== PROBLEM REQUIREMENTS ==
Go through the records below and copy out every line that contains the word "left".

== PROVIDED MATERIAL ==
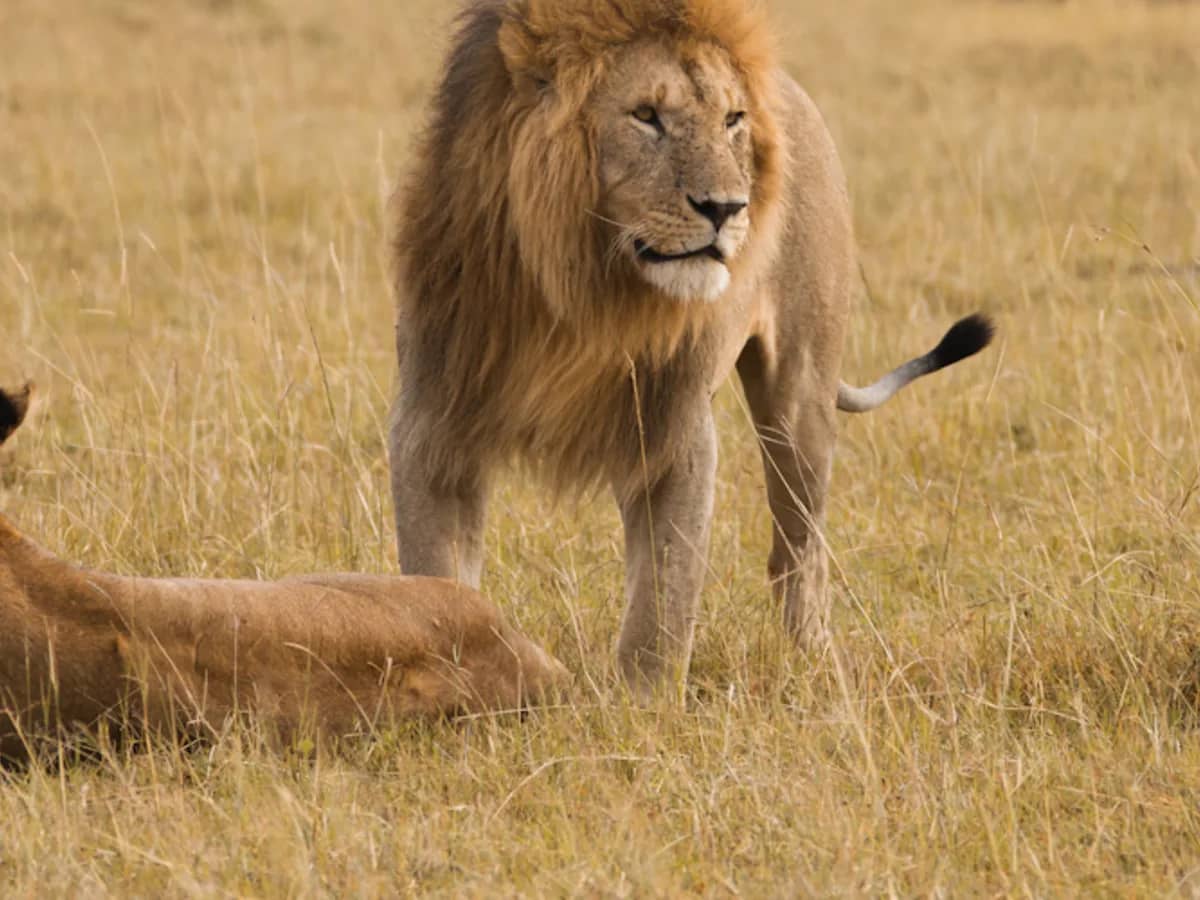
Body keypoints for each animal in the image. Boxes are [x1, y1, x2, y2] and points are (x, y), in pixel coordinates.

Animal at [388, 0, 994, 691]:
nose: (727, 207)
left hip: (800, 399)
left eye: (731, 120)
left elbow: (663, 598)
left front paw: (641, 709)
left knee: (799, 548)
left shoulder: (674, 428)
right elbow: (435, 576)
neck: (579, 291)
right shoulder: (434, 421)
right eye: (646, 116)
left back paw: (814, 661)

== ANSWER TO THE EXERCISE ==
left hip: (800, 399)
left eye: (731, 120)
left elbow: (663, 598)
left front paw: (641, 709)
left knee: (799, 548)
left shoulder: (674, 428)
left back paw: (814, 661)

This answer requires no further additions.